Wise achieves a sense of madness chiefly through canted angles and distorted fish-eye lenses which bend the film frame. Scorsese is working with subtler effects because, unlike Eleanor's madness in The Haunting, Teddy's psychological disturbances are not immediately apparent to the viewer. Indeed, the central mystery in Shutter Island is whether Teddy is being manipulated by the hospital's staff through mind control or if his own mind is unbalanced.
Spiral Staircase in Context
To return to one of my original points, in order to understand why Shutter Island owes more to The Haunting than The Red Shoes comes down to context. In The Haunting, Eleanor climbs the spiral staircase to kill herself because she knows for her to find peace is to die.

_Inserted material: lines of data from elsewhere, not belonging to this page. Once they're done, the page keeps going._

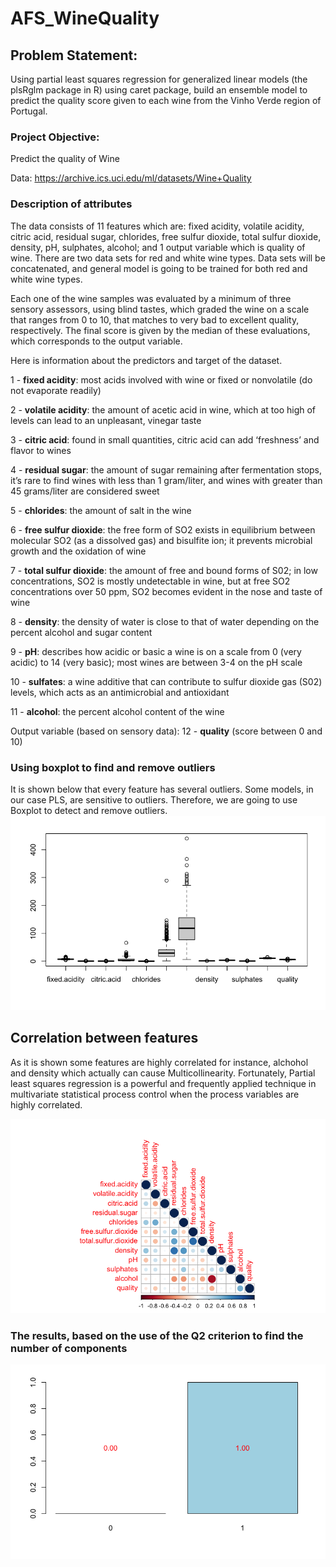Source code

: # AFS_WineQuality

## Problem Statement: 
Using partial least squares regression for generalized linear models (the plsRglm package in R) using caret package, build an ensemble model to predict the quality score given to each wine from the Vinho Verde region of Portugal.

### Project Objective: 
Predict the quality of Wine

Data: https://archive.ics.uci.edu/ml/datasets/Wine+Quality


### Description of attributes
The data consists of 11 features which are: fixed acidity, volatile acidity, citric acid, residual sugar, chlorides, free sulfur dioxide, total sulfur dioxide, density, pH, sulphates, alcohol; and 1 output variable which is quality of wine. There are two data sets for red and white wine types. Data sets will be concatenated, and general model is going to be trained for both red and white wine types.

Each one of the wine samples was evaluated by a  minimum of three sensory assessors, using blind tastes,  which graded the wine on a  scale that ranges from  0  to  10,  that matches to very bad to excellent quality,  respectively.  The final score is given by  the median of these evaluations,  which corresponds to the output variable.

Here is information about the predictors and target of the dataset.

1 - **fixed acidity**: most acids involved with wine or fixed or nonvolatile (do not evaporate readily)

2 - **volatile acidity**: the amount of acetic acid in wine, which at too high of levels can lead to an unpleasant, vinegar taste

3 - **citric acid**: found in small quantities, citric acid can add ‘freshness’ and flavor to wines

4 - **residual sugar**: the amount of sugar remaining after fermentation stops, it’s rare to find wines with less than 1 gram/liter, and wines with greater than 45 grams/liter are considered sweet

5 - **chlorides**: the amount of salt in the wine

6 - **free sulfur dioxide**: the free form of SO2 exists in equilibrium between molecular SO2 (as a dissolved gas) and bisulfite ion; it prevents microbial growth and the oxidation of wine

7 - **total sulfur dioxide**: the amount of free and bound forms of S02; in low concentrations, SO2 is mostly undetectable in wine, but at free SO2 concentrations over 50 ppm, SO2 becomes evident in the nose and taste of wine

8 - **density**: the density of water is close to that of water depending on the percent alcohol and sugar content

9 - **pH**: describes how acidic or basic a wine is on a scale from 0 (very acidic) to 14 (very basic); most wines are between 3-4 on the pH scale

10 - **sulfates**: a wine additive that can contribute to sulfur dioxide gas (S02) levels, which acts as an antimicrobial and antioxidant

11 - **alcohol**: the percent alcohol content of the wine

Output variable (based on sensory data): 
12 - **quality** (score between 0 and 10)


### Using boxplot to find and remove outliers
It is shown below that every feature has several outliers. Some models, in our case PLS, are sensitive to outliers. Therefore, we are going to use Boxplot to detect and remove outliers. 
![alt text](https://github.com/shosseini811/AFS_WineQuality/blob/9025ea8cd9d5efdbd11ff1b32389839462df0c34/Image/boxplot.png)



## Correlation between features
As it is shown some features are highly correlated for instance, alchohol and density which actually can cause Multicollinearity. Fortunately, Partial least squares regression is a powerful and frequently applied technique in multivariate statistical process control when the process variables are highly correlated. 


![alt text](https://github.com/shosseini811/AFS_WineQuality/blob/17532a9f127eadd9a8a63ead6865cb3d3172b814/Image/Correlation.png)

### The results, based on the use of the Q2 criterion to find the number of components
![alt_text](https://github.com/shosseini811/AFS_WineQuality/blob/edcf653fa47b5c385b6615dec54c5d3142e8a3ae/Image/Q2_criterion.png)
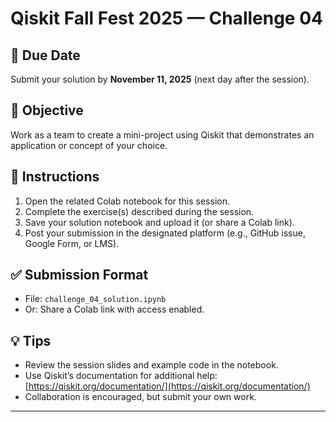 # Qiskit Fall Fest 2025 — Challenge 04

## 📅 Due Date
Submit your solution by **November 11, 2025** (next day after the session).

## 🎯 Objective
Work as a team to create a mini-project using Qiskit that demonstrates an application or concept of your choice.

## 📝 Instructions
1. Open the related Colab notebook for this session.
2. Complete the exercise(s) described during the session.
3. Save your solution notebook and upload it (or share a Colab link).
4. Post your submission in the designated platform (e.g., GitHub issue, Google Form, or LMS).

## ✅ Submission Format
- File: `challenge_04_solution.ipynb`  
- Or: Share a Colab link with access enabled.

## 💡 Tips
- Review the session slides and example code in the notebook.  
- Use Qiskit’s documentation for additional help: [https://qiskit.org/documentation/](https://qiskit.org/documentation/)  
- Collaboration is encouraged, but submit your own work.  

---

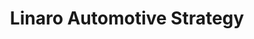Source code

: ---
title: Linaro Automotive Strategy
image: /assets/images/content/automotive_doc_image.jpg
description: Read the Automotive Strategy Document whitepaper
whitepaper_url: https://linaro.co/LinaroAutomotiveStrategyDocument
category: automotive
permalink: /whitepapers/automotive-strategy-document/
---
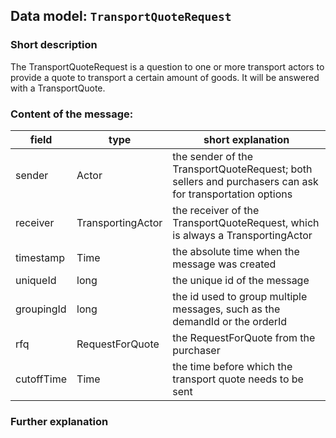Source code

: ## Data model: `TransportQuoteRequest`

### Short description

The TransportQuoteRequest is a question to one or more transport actors to provide a quote to transport a certain amount of goods. It will be answered with a TransportQuote.


### Content of the message:


| field | type | short explanation |
| ----- | ---- | ----------------- |
| sender | Actor | the sender of the TransportQuoteRequest; both sellers and purchasers can ask for transportation options |
| receiver | TransportingActor | the receiver of the TransportQuoteRequest, which is always a TransportingActor |
| timestamp | Time | the absolute time when the message was created |
| uniqueId | long | the unique id of the message |
| groupingId | long | the id used to group multiple messages, such as the demandId or the orderId |
| rfq | RequestForQuote | the RequestForQuote from the purchaser |
| cutoffTime | Time | the time before which the transport quote needs to be sent |

### Further explanation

To Eleanor the staircase represents a catharsis, and climbing it will offer her the first bit of clarity she has had the entire film. Wise shoots the sequence by cutting between shots of Eleanor's face and her feet, as the mobile camera follows her ascent. The other people in the house, especially Dr. Markway, try to prevent her from committing suicide, offering other ways to treat her paranoia. Just when it seems Eleanor can be cured, there is a shock which sends her past the point of return and ultimately costs her her life.

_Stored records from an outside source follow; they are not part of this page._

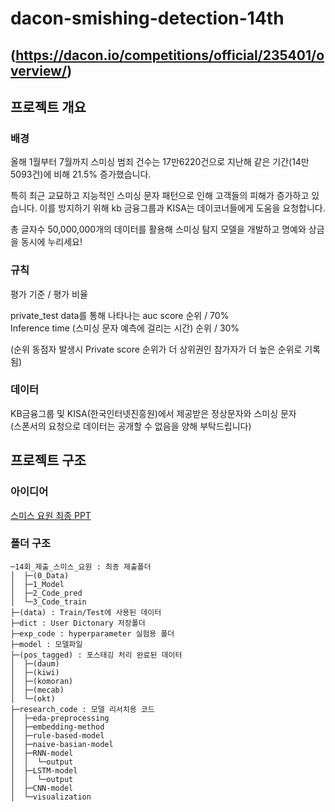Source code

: # dacon-smishing-detection-14th
(https://dacon.io/competitions/official/235401/overview/)
---

## 프로젝트 개요
### 배경

올해 1월부터 7월까지 스미싱 범죄 건수는 17만6220건으로 지난해 같은 기간(14만5093건)에 비해 21.5% 증가했습니다.

특히 최근 교묘하고 지능적인 스미싱 문자 패턴으로 인해 고객들의 피해가 증가하고 있습니다. 이를 방지하기 위해 kb 금융그룹과 KISA는 데이코너들에게 도움을 요청합니다.

총 글자수 50,000,000개의 데이터를 활용해 스미싱 탐지 모델을 개발하고 명예와 상금을 동시에 누리세요!

### 규칙
평가 기준  / 평가 비율

private_test data를 통해 나타나는 auc score 순위  / 70%  
Inference time (스미싱 문자 예측에 걸리는 시간) 순위  / 30% 

(순위 동점자 발생시 Private score 순위가 더 상위권인 참가자가 더 높은 순위로 기록됨)

### 데이터
KB금융그룹 및 KISA(한국인터넷진흥원)에서 제공받은 정상문자와 스미싱 문자  
(스폰서의 요청으로 데이터는 공개할 수 없음을 양해 부탁드립니다)

## 프로젝트 구조
### 아이디어
[스미스 요원 최종 PPT](스미스_요원_PPT_제출.pdf)
### 폴더 구조
    ─14회_제출_스미스_요원 : 최종 제출폴더
    │  ├─(0_Data)
    │  ├─1_Model
    │  ├─2_Code_pred
    │  └─3_Code_train
    ├─(data) : Train/Test에 사용된 데이터
    ├─dict : User Dictonary 저장폴더
    ├─exp_code : hyperparameter 실험용 폴더
    ├─model : 모델파일
    ├─(pos_tagged) : 포스태깅 처리 완료된 데이터
    │  ├─(daum)
    │  ├─(kiwi)
    │  ├─(komoran)
    │  ├─(mecab)
    │  └─(okt)
    ├─research_code : 모델 리서치용 코드
    │  ├─eda-preprocessing
    │  ├─embedding-method
    │  ├─rule-based-model
    │  ├─naive-basian-model
    │  ├─RNN-model
    │  │  └─output
    │  ├─LSTM-model
    │  │  └─output
    │  ├─CNN-model
    │  └─visualization

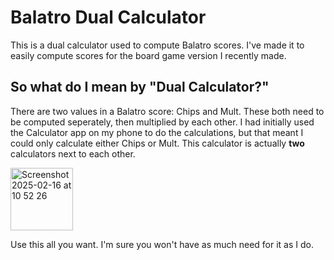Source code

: # Balatro Dual Calculator
This is a dual calculator used to compute Balatro scores. I've made it to easily compute scores for the board game version I recently made.

## So what do I mean by "Dual Calculator?"
There are two values in a Balatro score: Chips and Mult. These both need to be computed seperately, then multiplied by each other. I had initially used the Calculator app on my phone to do the calculations, but that meant I could only calculate either Chips or Mult. This calculator is actually **two** calculators next to each other. 

<img width="100" alt="Screenshot 2025-02-16 at 10 52 26" src="https://github.com/user-attachments/assets/69fc400a-bec1-42dc-92d5-360dc3767652" />

Use this all you want. I'm sure you won't have as much need for it as I do.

In Shutter Island, the circumstances are remarkably similar. Teddy has finally decided to investigate the lighthouse, the place where he thinks psychological and military experiences are being performed on patients. Armed, he storms the staircase. Scorsese shoots the sequence similarly to Wise, alternating between shots of Teddy's face and his feet, creating a sense of anticipation in the viewer. To heighten this tension to the breaking point, the first room Teddy bursts into is empty. The second he approaches more slowly and there he discovers the hospital psychiatric (Ben Kingsley) and his missing "partner" Chuck, who reveals himself to be Teddy's attending doctor at Ashecliffe. Teddy is really Andrew Laeddus and has been a patient on the island for two years. The events of the film have been a role play exercise which his doctors hope would jog his memory and lead to a break through. The psychiatrist explains that Teddy was a U.S. Marshall but his wife Dolores was depressed and drowned his three children. Teddy killed Dolores and has been a patient at Ashecliffe ever since. He made up Chuck, Rachel Solando and almost everything in the film to cope with his insane grief. Like Eleanor in The Haunting, Teddy finds some explanation at the top of the staircase, just not the one he wanted. Like Eleanor, Teddy yields to the doctor's care, and like Eleanor, he relapses, rejecting the voice of authority and following the voices in his head. In both films, Eleanor's death and Teddy's implied death (he is sentenced to a lobotomy), are mercy killings. Eleanor recognized correctly that she would never be free of her haunting while she was alive. Although it can be argued that the house causes her car to crash, it is equally plausible that Eleanor allowed it to happen. In a similar way, it is ambiguous whether Teddy has actually relapsed or whether he chose to enact his delusion because he knew he would be lobotomized, thus ending his torment.
Each film has a bleak ending that results in the death of their protagonists. But however dark the subject matter, there is a catharsis for the audience that comes from knowing that they are no longer suffering.